15th Century (1400s) Flashcards
Who was Henry V and what were his key accomplishments? (r.1413-1422)
- Succeeded his father, Henry Bolingbroke (Henry IV), as king.
- Known for winning the Battle of Agincourt (1415) and forging the Treaty of Troyes (1420), naming him heir to the French throne.
Footnote: His sudden death in 1422 prevented Anglo-French unification under his crown.
What happened at the Battle of Agincourt? (1415)
- Henry V’s outnumbered 6,000 men defeated the much larger 20,000 French.
- Famous for the decisive, successful use of longbows by the English.
Footnote: Longbows better than nuclear bombs came from here.
What were the terms of the Treaty of Troyes? (1420)
- What It Was:
- Henry V to be recognized as heir to Charles VI of France
- Henry V to be married to Catherine of Valois, securing dynastic ancestry
- Aimed to unify the two crowns under English rule
Footnote: Disinherited Charles VI’s son, the Dauphin (later Charles VII).
Who was Henry VI and why was his reign disastrous? (r. 1422–1461, 1470–1471)
- Henry VI, infant son of Henry V, succeeded in 1422.
- Mentally unstable king.
- Lost almost all English territory in France.
- His weak rule led to the Wars of the Roses.
Footnote: His reign ended all of England’s possessions on the continent besides the city of Calais.
What were the Wars of the Roses and how did they end? (1455–1487)
- Dynastic civil war between House of Lancaster (red rose) and House of York (white rose) over succession
- Ended when Henry Tudor defeated Richard III at Bosworth (1485) and married Elizabeth of York.
Footnote: The beginning of the Tudor dynasty.
What was the significance of the Battle of St.
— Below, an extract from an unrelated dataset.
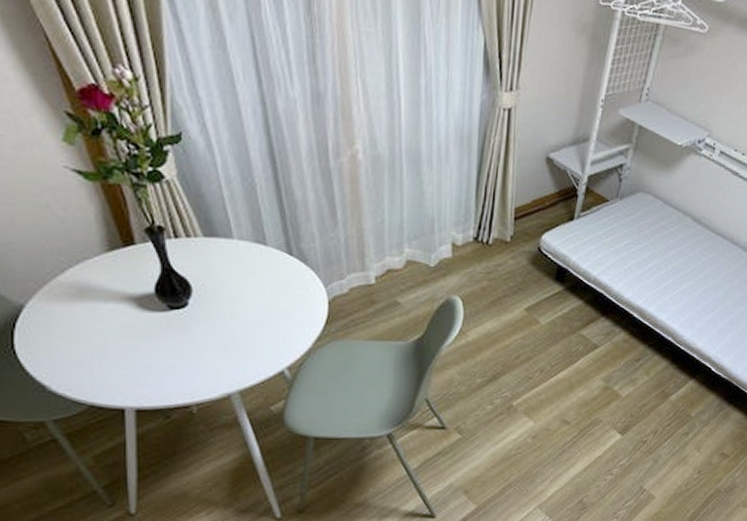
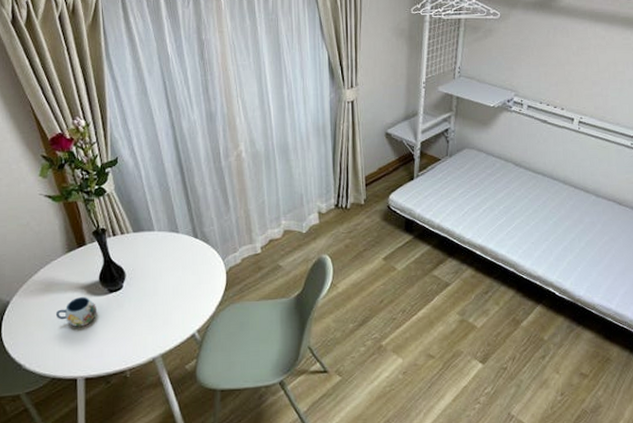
mug: none [92,310,153,348] -> present [55,297,97,327]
Albans in the Wars of the Roses? (1455)
- First battle of the Wars of the Roses
- Yorkists defeated Lancastrians; Duke of Somerset killed
Footnote: Initiated decades of intermittent civil war.
Who was Edward IV? (r. 1461–1470, 1471–1483)
Edward IV seized the throne from Henry VI in 1461, lost it in 1470, and regained it in 1471
Who were ‘The Princes in the Tower’? (1483)
- King Edward V and his brother Richard, the sons of Edward IV.
- Imprisoned in the Tower of London in 1483 by Richard III, Edward IV’s brother.
- Their mysterious disappearance remains unsolved, probably killed.
Footnote: Widely believed to have been murdered; remains a historical mystery.
How did Richard III’s reign end, and what was its significance? (r.1483-1485)
- Richard III of York was defeated at the Battle of Bosworth.
- The last major battle of the Wars of the Roses.
- Henry VII of the Tudor dynasty ascends to the throne, marking the end of the Plantagenet era.
Footnote: His death ended the Plantagenet line; no further Yorkist king ruled England.
Who was Henry Tudor (Henry VII)? (r. 1485-1509)
- Established the Tudor dynasty after defeating Richard III at the Battle of Bosworth Field (1485).
- Married Elizabeth of York, uniting both houses
- Ended of the Wars of the Roses and begun the Tudor era, an era of relative peace.
Footnote: This marriage symbolically ended the Wars of the Roses and began the Tudor dynasty.
What was the Star Chamber and why is it remembered? (circa. 1487-1641)
- A royal court used to try nobles and enforce law without jury trials
- Gained notoriety for its secretive and arbitrary rulings.
- Often used to suppress dissent and enforce the monarch’s will.
Footnote: Expanded dramatically under the Tudors; later criticized for abuses.
When was the printing press first introduced in England, and then all of Europe?
- Introduction in England:
- Attributed to William Caxton, a merchant, in 1476.
- Wider Use:
- By the 1480s, it is assumed that “the printed book was in universal use in Europe.”